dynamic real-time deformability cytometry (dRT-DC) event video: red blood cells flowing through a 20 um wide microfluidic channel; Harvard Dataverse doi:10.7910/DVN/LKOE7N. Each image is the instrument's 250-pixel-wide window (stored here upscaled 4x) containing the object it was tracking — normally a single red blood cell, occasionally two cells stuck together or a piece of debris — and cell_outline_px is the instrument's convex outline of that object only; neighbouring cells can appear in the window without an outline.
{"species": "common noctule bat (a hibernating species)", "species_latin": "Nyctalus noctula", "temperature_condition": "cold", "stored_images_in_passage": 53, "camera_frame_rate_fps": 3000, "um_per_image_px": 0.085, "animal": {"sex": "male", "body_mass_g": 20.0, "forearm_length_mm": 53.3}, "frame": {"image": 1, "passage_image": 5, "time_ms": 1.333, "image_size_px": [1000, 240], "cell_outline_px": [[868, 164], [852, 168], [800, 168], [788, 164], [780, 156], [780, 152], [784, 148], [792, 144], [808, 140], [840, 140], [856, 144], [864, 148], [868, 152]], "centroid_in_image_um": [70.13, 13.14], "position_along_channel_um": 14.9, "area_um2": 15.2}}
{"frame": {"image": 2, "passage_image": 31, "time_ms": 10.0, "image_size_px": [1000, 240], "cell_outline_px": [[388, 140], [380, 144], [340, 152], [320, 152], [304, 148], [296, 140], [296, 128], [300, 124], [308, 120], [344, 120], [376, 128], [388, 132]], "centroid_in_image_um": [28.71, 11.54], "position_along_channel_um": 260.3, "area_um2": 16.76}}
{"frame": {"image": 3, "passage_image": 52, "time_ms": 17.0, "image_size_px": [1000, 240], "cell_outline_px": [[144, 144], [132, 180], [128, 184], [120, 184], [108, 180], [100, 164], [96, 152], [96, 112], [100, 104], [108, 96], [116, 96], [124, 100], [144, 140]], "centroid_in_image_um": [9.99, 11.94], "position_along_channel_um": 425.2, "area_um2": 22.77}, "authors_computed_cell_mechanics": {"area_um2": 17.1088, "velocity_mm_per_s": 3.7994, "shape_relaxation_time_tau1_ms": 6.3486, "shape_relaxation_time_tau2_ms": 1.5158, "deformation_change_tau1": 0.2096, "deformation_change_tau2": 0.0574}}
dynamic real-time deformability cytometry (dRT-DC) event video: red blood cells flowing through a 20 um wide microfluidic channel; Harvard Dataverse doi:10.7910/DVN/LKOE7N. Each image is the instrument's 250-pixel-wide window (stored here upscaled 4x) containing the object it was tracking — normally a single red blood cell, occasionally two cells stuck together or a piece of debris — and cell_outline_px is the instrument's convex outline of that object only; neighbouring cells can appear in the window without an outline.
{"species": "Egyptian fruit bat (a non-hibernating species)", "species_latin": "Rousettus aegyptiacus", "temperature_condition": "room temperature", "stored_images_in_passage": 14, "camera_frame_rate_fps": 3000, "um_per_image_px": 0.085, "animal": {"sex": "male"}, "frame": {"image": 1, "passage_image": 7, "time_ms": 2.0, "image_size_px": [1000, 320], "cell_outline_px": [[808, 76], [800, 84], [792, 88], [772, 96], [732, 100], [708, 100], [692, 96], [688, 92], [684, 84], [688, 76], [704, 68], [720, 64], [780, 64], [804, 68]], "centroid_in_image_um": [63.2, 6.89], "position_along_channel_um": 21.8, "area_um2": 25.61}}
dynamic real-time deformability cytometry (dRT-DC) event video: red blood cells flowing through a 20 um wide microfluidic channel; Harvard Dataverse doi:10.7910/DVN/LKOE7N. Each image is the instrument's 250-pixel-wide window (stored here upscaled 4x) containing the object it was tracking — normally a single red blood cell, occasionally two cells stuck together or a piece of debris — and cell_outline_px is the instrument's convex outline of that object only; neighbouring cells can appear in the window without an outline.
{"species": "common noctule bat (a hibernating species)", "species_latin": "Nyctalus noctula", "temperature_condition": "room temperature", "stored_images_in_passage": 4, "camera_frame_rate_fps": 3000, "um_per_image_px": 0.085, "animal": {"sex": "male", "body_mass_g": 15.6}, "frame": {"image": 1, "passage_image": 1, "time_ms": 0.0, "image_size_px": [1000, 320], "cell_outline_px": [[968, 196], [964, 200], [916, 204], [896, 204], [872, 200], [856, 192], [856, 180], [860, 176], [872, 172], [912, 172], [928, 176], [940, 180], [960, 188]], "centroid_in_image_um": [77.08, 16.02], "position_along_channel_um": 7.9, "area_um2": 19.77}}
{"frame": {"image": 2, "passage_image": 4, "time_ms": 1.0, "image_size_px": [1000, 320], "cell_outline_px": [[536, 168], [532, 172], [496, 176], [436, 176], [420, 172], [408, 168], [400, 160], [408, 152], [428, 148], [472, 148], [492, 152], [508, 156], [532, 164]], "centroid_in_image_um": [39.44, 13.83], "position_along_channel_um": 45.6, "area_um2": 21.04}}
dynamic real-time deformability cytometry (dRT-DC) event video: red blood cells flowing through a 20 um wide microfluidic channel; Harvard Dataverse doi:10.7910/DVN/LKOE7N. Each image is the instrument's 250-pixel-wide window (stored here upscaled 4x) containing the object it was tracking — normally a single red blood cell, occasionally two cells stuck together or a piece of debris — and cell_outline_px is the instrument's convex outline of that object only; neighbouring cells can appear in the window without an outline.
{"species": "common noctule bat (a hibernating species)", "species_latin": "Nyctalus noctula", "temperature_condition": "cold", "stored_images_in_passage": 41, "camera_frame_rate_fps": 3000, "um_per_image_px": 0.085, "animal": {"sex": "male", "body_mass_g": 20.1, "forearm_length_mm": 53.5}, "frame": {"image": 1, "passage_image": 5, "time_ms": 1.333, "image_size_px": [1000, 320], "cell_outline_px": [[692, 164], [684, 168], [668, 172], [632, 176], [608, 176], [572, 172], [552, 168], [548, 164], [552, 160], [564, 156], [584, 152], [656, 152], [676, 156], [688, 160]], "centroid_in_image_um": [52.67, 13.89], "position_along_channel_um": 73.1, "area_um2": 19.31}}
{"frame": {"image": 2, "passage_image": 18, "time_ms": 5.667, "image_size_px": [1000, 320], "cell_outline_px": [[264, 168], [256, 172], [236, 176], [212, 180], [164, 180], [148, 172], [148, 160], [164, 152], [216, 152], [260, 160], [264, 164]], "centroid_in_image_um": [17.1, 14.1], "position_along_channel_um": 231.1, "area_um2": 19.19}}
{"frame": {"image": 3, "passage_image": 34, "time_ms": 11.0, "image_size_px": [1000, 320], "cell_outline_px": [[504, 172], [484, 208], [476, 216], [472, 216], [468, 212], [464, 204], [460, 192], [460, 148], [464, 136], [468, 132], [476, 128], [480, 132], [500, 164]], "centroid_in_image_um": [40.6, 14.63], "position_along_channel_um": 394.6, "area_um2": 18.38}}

• **The task**: Repeat the entries above exactly, leaving nothing out.

• **Full answer**:
dynamic real-time deformability cytometry (dRT-DC) event video: red blood cells flowing through a 20 um wide microfluidic channel; Harvard Dataverse doi:10.7910/DVN/LKOE7N. Each image is the instrument's 250-pixel-wide window (stored here upscaled 4x) containing the object it was tracking — normally a single red blood cell, occasionally two cells stuck together or a piece of debris — and cell_outline_px is the instrument's convex outline of that object only; neighbouring cells can appear in the window without an outline.
{"species": "common noctule bat (a hibernating species)", "species_latin": "Nyctalus noctula", "temperature_condition": "cold", "stored_images_in_passage": 53, "camera_frame_rate_fps": 3000, "um_per_image_px": 0.085, "animal": {"sex": "male", "body_mass_g": 20.0, "forearm_length_mm": 53.3}, "frame": {"image": 1, "passage_image": 5, "time_ms": 1.333, "image_size_px": [1000, 240], "cell_outline_px": [[868, 164], [852, 168], [800, 168], [788, 164], [780, 156], [780, 152], [784, 148], [792, 144], [808, 140], [840, 140], [856, 144], [864, 148], [868, 152]], "centroid_in_image_um": [70.13, 13.14], "position_along_channel_um": 14.9, "area_um2": 15.2}}
{"frame": {"image": 2, "passage_image": 31, "time_ms": 10.0, "image_size_px": [1000, 240], "cell_outline_px": [[388, 140], [380, 144], [340, 152], [320, 152], [304, 148], [296, 140], [296, 128], [300, 124], [308, 120], [344, 120], [376, 128], [388, 132]], "centroid_in_image_um": [28.71, 11.54], "position_along_channel_um": 260.3, "area_um2": 16.76}}
{"frame": {"image": 3, "passage_image": 52, "time_ms": 17.0, "image_size_px": [1000, 240], "cell_outline_px": [[144, 144], [132, 180], [128, 184], [120, 184], [108, 180], [100, 164], [96, 152], [96, 112], [100, 104], [108, 96], [116, 96], [124, 100], [144, 140]], "centroid_in_image_um": [9.99, 11.94], "position_along_channel_um": 425.2, "area_um2": 22.77}, "authors_computed_cell_mechanics": {"area_um2": 17.1088, "velocity_mm_per_s": 3.7994, "shape_relaxation_time_tau1_ms": 6.3486, "shape_relaxation_time_tau2_ms": 1.5158, "deformation_change_tau1": 0.2096, "deformation_change_tau2": 0.0574}}
dynamic real-time deformability cytometry (dRT-DC) event video: red blood cells flowing through a 20 um wide microfluidic channel; Harvard Dataverse doi:10.7910/DVN/LKOE7N. Each image is the instrument's 250-pixel-wide window (stored here upscaled 4x) containing the object it was tracking — normally a single red blood cell, occasionally two cells stuck together or a piece of debris — and cell_outline_px is the instrument's convex outline of that object only; neighbouring cells can appear in the window without an outline.
{"species": "Egyptian fruit bat (a non-hibernating species)", "species_latin": "Rousettus aegyptiacus", "temperature_condition": "room temperature", "stored_images_in_passage": 14, "camera_frame_rate_fps": 3000, "um_per_image_px": 0.085, "animal": {"sex": "male"}, "frame": {"image": 1, "passage_image": 7, "time_ms": 2.0, "image_size_px": [1000, 320], "cell_outline_px": [[808, 76], [800, 84], [792, 88], [772, 96], [732, 100], [708, 100], [692, 96], [688, 92], [684, 84], [688, 76], [704, 68], [720, 64], [780, 64], [804, 68]], "centroid_in_image_um": [63.2, 6.89], "position_along_channel_um": 21.8, "area_um2": 25.61}}
dynamic real-time deformability cytometry (dRT-DC) event video: red blood cells flowing through a 20 um wide microfluidic channel; Harvard Dataverse doi:10.7910/DVN/LKOE7N. Each image is the instrument's 250-pixel-wide window (stored here upscaled 4x) containing the object it was tracking — normally a single red blood cell, occasionally two cells stuck together or a piece of debris — and cell_outline_px is the instrument's convex outline of that object only; neighbouring cells can appear in the window without an outline.
{"species": "common noctule bat (a hibernating species)", "species_latin": "Nyctalus noctula", "temperature_condition": "room temperature", "stored_images_in_passage": 4, "camera_frame_rate_fps": 3000, "um_per_image_px": 0.085, "animal": {"sex": "male", "body_mass_g": 15.6}, "frame": {"image": 1, "passage_image": 1, "time_ms": 0.0, "image_size_px": [1000, 320], "cell_outline_px": [[968, 196], [964, 200], [916, 204], [896, 204], [872, 200], [856, 192], [856, 180], [860, 176], [872, 172], [912, 172], [928, 176], [940, 180], [960, 188]], "centroid_in_image_um": [77.08, 16.02], "position_along_channel_um": 7.9, "area_um2": 19.77}}
{"frame": {"image": 2, "passage_image": 4, "time_ms": 1.0, "image_size_px": [1000, 320], "cell_outline_px": [[536, 168], [532, 172], [496, 176], [436, 176], [420, 172], [408, 168], [400, 160], [408, 152], [428, 148], [472, 148], [492, 152], [508, 156], [532, 164]], "centroid_in_image_um": [39.44, 13.83], "position_along_channel_um": 45.6, "area_um2": 21.04}}
dynamic real-time deformability cytometry (dRT-DC) event video: red blood cells flowing through a 20 um wide microfluidic channel; Harvard Dataverse doi:10.7910/DVN/LKOE7N. Each image is the instrument's 250-pixel-wide window (stored here upscaled 4x) containing the object it was tracking — normally a single red blood cell, occasionally two cells stuck together or a piece of debris — and cell_outline_px is the instrument's convex outline of that object only; neighbouring cells can appear in the window without an outline.
{"species": "common noctule bat (a hibernating species)", "species_latin": "Nyctalus noctula", "temperature_condition": "cold", "stored_images_in_passage": 41, "camera_frame_rate_fps": 3000, "um_per_image_px": 0.085, "animal": {"sex": "male", "body_mass_g": 20.1, "forearm_length_mm": 53.5}, "frame": {"image": 1, "passage_image": 5, "time_ms": 1.333, "image_size_px": [1000, 320], "cell_outline_px": [[692, 164], [684, 168], [668, 172], [632, 176], [608, 176], [572, 172], [552, 168], [548, 164], [552, 160], [564, 156], [584, 152], [656, 152], [676, 156], [688, 160]], "centroid_in_image_um": [52.67, 13.89], "position_along_channel_um": 73.1, "area_um2": 19.31}}
{"frame": {"image": 2, "passage_image": 18, "time_ms": 5.667, "image_size_px": [1000, 320], "cell_outline_px": [[264, 168], [256, 172], [236, 176], [212, 180], [164, 180], [148, 172], [148, 160], [164, 152], [216, 152], [260, 160], [264, 164]], "centroid_in_image_um": [17.1, 14.1], "position_along_channel_um": 231.1, "area_um2": 19.19}}
{"frame": {"image": 3, "passage_image": 34, "time_ms": 11.0, "image_size_px": [1000, 320], "cell_outline_px": [[504, 172], [484, 208], [476, 216], [472, 216], [468, 212], [464, 204], [460, 192], [460, 148], [464, 136], [468, 132], [476, 128], [480, 132], [500, 164]], "centroid_in_image_um": [40.6, 14.63], "position_along_channel_um": 394.6, "area_um2": 18.38}}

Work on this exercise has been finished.